Bug #76233 | XA prepare is logged ahead of engine prepare | ||
---|---|---|---|
Submitted: | 9 Mar 2015 20:10 | ||
Reporter: | Andrei Elkin | Email Updates: | |
Status: | Verified | Impact on me: | |
Category: | MySQL Server: Replication | Severity: | S3 (Non-critical) |
Version: | 5.7.7 | OS: | Any |
Assigned to: | CPU Architecture: | Any |
[9 Mar 2015 20:10]
Andrei Elkin
[11 Mar 2015 11:54]
Sven Sandberg
Posted by developer: The scope of this bug is to make each of XA PREPARE, XA COMMIT, and XA ROLLBACK be correctly logged and recovered in case there is a crash. The state of the binary log should agree with the state of the binary log, and this should happen automatically. There are four sub-tasks: 1. Fix the logging order of XA PREPARE as reported above. 2. Extend Previous_gtids_log_event with a field containing the list of XA identifiers of all transactions that are in xa-prepare state. 3. Implement a recovery routine for XA PREPARE. 4. Implement a recovery routine for XA COMMIT and XA ROLLBACK.
[11 Mar 2015 12:41]
Sven Sandberg
Posted by developer: Clarification of execution order: - XA PREPARE is first prepared in the engine and then written to the binary log - XA COMMIT is first written to the binary log and then committed in the engine - XA ROLLBACK is first written to the binary log and then committed in the engine XA COMMIT and XA ROLLBACK are already executed in this order. We need to change XA PREPARE to execute in this order. Proposed recovery routine (pseudocode): # This recovery procedure is designed so that it works in the # following corner cases: # - there are two consecutive transactions having the same XID (this # is allowed as long as one commits before the other starts). # - there is a binlog rotation (and possibly even purge) between # XA PREPARE and XA COMMIT/XA ROLLBACK. # - a single transaction involves multiple storage engines. # set of transactions that were in prepare state when the server # stopped, according to the binary log HASH prepared_in_binlog # set of transactions that were committed in the binary log, and not # followed by a prepare of a different transaction with the same xid. HASH committed_in_binlog # set of transactions that were rolled back in the binary log, and not # followed by a prepare of a different transaction with the same xid HASH rolledback_in_binlog # set of transactions that are in prepared state in any storage engine HASH prepared_in_engine = get_prepared_from_engine() for event in binlog: if event.is_previous_gtids_log_event(): prepared_in_binlog.add(event.get_xid_set()) else if event.is_xa_prepare(): prepared_in_binlog.add(event.xid) committed_in_binlog.remove(event.xid) rolledback_in_binlog.remove(event.xid) else if event.is_xa_commit(): prepared_in_binlog.remove(event.xid) committed_in_binlog.add(event.xid) else if event.is_xa_rollback(): prepared_in_binlog.remove(event.xid) rolledback_in_binlog.add(event.xid) # recover from crash between binlog commit and engine commit HASH to_commit = intersection(committed_in_binlog, prepared_in_engine) # recover from crash between binlog rollback and engine rollback HASH to_rollback = intersection(rolledback_in_binlog, prepared_in_engine) # recover from crash between engine prepare and binlog prepare to_rollback.add(prepared_in_engine - prepared_in_binlog) rollback(to_rollback) commit(to_commit)
[28 Aug 2018 7:12]
Ze Yang
The method to fix this bug may be no enough.

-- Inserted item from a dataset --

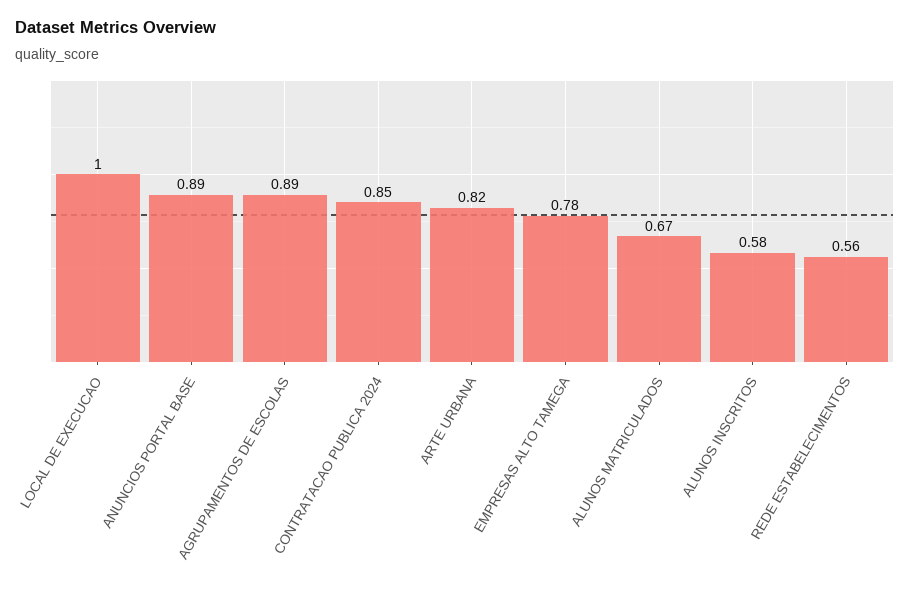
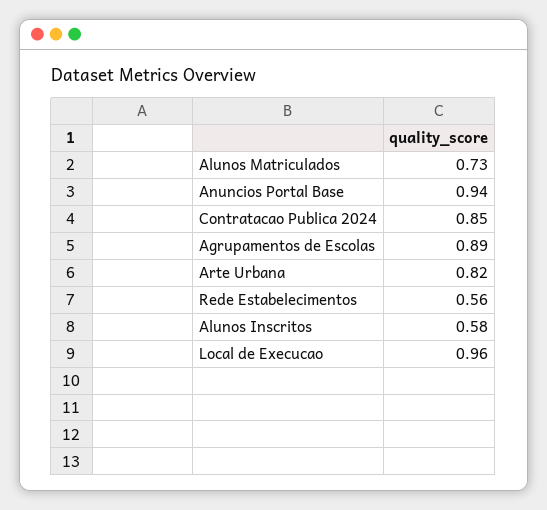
LOCAL DE EXECUCAO: 1 -> 0.96
ANUNCIOS PORTAL BASE: 0.89 -> 0.94
EMPRESAS ALTO TAMEGA: 0.78 -> none
ALUNOS MATRICULADOS: 0.67 -> 0.73

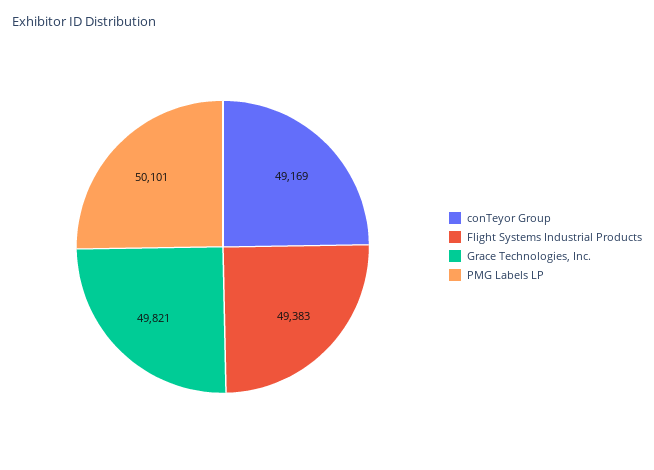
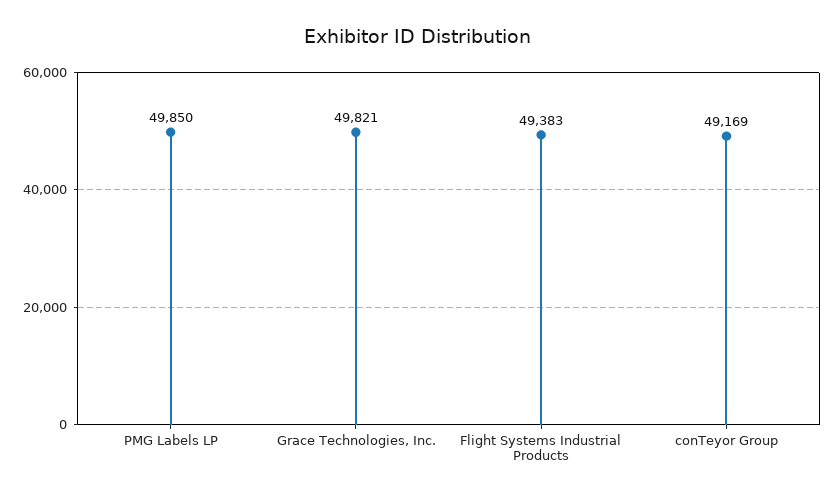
PMG Labels LP: 50101 -> 49850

There’s one problem when two consecutive transactions having the same XID. If the server crashed after engine prepared of the second transaction without ‘XA-PREPARE’ binlog logged(The first transaction with same XID have been committed successfully). When the server do recovery, we would not know whether commit or rollback the prepared transaction.(With the method of bug#76233, the transaction failed executing ‘xa-prepare’ would be committed, but this is wrong). Two cases: 1、 server crash after write xa commit, but the engine not committed. XA START 'xid' WRITE_ROWS XA END 'xid' XA COMMIT 'xid' 2、After the first 'xid' committed, the server start another 'xid' transaction. the server crash after engine prepared, but the binlog not written. So the binlog is same with case 1. XA START 'xid' WRITE_ROWS XA END 'xid' XA COMMIT 'xid' The second case, the engine prepared but the binlog write nothing. So the two cases the binlog content are same, they all have 'XA COMMIT xid_1' and one prepared-only-in-engine. When server recover, the server do not know which case happened, the server do not know to commit or rollback the prepared transaction in engine. To fix this problem, I add XA_preparing_log_event before engine prepare. But this would reduce performance.
[13 Feb 2020 8:24]
Erlend Dahl
Bug#98288 xa commit crash lead mysql replication error was marked as a duplicate.